And, finding my report from three years ago, it's apparent that the more
you hear the man, the less you appreciate him; at least back then, I took
him *somewhat* seriously:

   [June 1997]

   These are interesting times in Davies Hall in the midst of something
   called "Sacred & Profane," a sequel to last summer's riotously
   successful "An American Festival"...

   ... we finally had our introduction (and the American premiere of ANY
   of his orchestral works) to Giacinto Scelsi (1905-1988), one of MTT's
   very personal causes.  We were about to hear something advertised by
   the music director as "a work of colossal majesty and power, the
   farthest-out piece ever performed by the San Francisco Symphony."
   That's a quote and it is, as it turned out, completely wrong, an
   overstatement of Wagnerian proportions.
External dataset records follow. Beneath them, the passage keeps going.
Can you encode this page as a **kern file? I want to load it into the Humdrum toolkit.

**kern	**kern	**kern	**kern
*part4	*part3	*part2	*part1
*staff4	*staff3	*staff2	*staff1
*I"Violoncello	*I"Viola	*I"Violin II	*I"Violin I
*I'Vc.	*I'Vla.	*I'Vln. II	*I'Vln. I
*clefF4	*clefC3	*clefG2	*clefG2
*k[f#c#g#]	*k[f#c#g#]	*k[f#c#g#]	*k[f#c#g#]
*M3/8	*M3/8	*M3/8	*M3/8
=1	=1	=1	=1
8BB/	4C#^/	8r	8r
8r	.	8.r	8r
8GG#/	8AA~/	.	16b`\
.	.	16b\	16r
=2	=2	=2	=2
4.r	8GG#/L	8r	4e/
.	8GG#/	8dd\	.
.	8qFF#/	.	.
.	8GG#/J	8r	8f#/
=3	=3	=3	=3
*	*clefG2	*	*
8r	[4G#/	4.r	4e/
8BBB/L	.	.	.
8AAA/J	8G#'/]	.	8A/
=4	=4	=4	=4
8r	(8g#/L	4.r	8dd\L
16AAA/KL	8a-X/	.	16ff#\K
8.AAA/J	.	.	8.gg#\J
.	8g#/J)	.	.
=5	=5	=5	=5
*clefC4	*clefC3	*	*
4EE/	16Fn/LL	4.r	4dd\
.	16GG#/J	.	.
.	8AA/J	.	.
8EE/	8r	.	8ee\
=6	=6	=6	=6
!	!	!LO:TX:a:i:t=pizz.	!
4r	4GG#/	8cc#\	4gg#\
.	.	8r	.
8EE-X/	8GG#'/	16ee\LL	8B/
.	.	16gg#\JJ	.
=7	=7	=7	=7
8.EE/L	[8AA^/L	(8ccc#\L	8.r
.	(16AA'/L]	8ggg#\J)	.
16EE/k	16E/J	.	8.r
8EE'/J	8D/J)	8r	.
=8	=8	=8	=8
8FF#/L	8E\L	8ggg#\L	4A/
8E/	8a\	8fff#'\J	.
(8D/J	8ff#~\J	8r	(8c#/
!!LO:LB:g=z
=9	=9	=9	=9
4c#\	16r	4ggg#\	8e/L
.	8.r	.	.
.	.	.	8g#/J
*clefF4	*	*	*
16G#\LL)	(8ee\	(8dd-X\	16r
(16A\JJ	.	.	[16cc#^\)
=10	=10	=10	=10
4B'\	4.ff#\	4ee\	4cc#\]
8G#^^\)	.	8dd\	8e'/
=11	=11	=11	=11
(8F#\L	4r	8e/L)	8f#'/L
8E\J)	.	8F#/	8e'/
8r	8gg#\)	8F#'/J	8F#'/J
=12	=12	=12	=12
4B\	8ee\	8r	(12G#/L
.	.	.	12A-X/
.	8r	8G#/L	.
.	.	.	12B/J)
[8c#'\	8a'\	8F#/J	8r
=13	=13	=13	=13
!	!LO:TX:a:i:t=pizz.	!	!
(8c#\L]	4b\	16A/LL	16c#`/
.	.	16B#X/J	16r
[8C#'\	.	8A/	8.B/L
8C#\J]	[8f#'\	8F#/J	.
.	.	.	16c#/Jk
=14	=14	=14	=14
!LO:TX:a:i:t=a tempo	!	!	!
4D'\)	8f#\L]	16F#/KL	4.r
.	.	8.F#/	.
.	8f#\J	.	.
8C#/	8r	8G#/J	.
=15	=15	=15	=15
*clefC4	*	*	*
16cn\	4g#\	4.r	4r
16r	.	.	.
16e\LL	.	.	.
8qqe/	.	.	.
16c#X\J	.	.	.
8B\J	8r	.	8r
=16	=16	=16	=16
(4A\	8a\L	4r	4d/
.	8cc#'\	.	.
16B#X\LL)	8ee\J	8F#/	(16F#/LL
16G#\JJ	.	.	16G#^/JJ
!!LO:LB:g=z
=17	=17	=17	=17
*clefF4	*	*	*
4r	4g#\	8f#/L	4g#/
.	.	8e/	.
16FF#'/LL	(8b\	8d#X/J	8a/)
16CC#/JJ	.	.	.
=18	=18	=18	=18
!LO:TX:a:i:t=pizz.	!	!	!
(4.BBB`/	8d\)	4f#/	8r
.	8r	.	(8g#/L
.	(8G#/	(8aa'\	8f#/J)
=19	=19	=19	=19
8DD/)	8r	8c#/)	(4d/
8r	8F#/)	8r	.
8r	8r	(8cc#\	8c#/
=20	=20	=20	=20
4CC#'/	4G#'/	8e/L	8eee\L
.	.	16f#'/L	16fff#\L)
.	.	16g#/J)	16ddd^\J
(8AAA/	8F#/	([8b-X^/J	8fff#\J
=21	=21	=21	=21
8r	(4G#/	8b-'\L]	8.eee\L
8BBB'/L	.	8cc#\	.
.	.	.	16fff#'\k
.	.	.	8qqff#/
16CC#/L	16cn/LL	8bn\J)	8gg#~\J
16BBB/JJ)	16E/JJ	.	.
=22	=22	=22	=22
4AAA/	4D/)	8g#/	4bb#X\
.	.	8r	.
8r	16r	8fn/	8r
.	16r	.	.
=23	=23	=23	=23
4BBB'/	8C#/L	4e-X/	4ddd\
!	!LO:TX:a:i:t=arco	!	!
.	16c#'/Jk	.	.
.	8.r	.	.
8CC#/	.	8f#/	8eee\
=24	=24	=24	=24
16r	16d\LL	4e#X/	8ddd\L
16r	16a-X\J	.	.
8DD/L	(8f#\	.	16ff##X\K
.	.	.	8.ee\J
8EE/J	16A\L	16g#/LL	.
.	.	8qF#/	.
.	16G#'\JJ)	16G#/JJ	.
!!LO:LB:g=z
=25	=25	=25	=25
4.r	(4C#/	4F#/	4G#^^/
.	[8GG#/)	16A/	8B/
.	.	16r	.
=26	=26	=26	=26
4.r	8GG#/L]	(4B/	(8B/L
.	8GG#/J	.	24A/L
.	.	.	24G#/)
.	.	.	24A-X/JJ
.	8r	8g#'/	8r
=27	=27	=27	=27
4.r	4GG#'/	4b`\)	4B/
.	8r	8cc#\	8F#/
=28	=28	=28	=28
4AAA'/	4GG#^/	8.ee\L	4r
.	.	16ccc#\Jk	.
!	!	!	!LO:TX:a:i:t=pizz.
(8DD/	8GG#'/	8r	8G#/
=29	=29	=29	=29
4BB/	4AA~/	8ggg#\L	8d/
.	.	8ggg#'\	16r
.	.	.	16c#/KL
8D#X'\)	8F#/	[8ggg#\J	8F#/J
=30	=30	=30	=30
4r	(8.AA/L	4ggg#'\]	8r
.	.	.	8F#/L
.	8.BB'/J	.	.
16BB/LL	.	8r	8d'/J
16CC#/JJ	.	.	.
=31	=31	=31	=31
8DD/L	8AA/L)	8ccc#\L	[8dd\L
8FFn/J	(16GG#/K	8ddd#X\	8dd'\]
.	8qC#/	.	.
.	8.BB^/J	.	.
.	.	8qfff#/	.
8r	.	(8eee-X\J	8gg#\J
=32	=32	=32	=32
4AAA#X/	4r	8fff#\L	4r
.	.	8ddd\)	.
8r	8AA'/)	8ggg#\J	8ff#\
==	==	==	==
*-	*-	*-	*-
   In a lengthy, graceful, entertaining introduction from the podium,
   Tilson Thomas spoke about this apparently strange little man he met
   some 20 years ago in Italy, and his "Aion," a symphonic poem having
   to do with the Greek "eternity" and "Four Episodes in One Day of
   Brahma."

   The introduction was far more memorable than the music itself.
   (Example:  When MTT tried to talk with him in Italian and French,
   Scelsi told him:  "It is impossible to communicate in a language
   whose possibilities have been exhausted.")

   About the music:  apparently, Zoltan Pesko, Scelsi's champion in
   Italy (and my high school buddy from Budapest), called Scelsi "the
   Charles Ives of Italy." I wish.

   "Aion," whose only real connection with Greek mythology or Hindu
   theology is in the program notes, makes MTT's extravagant praise
   something as incongruous as I have ever heard from him.

   The first movement is a microtonal edition of the "Pines of Rome,"
   something vague, big and bombastic.  The two middle movements add up
   to musical noodling, something small going nowhere.  The last movement
   returns to Roman giantism and could, in fact, replace the soundtrack
   for the "Lost World" without much trouble.

   A great audience favorite was the unconcealed use of (apparently)
   unused garbage-can lids by the four (four!) tubas.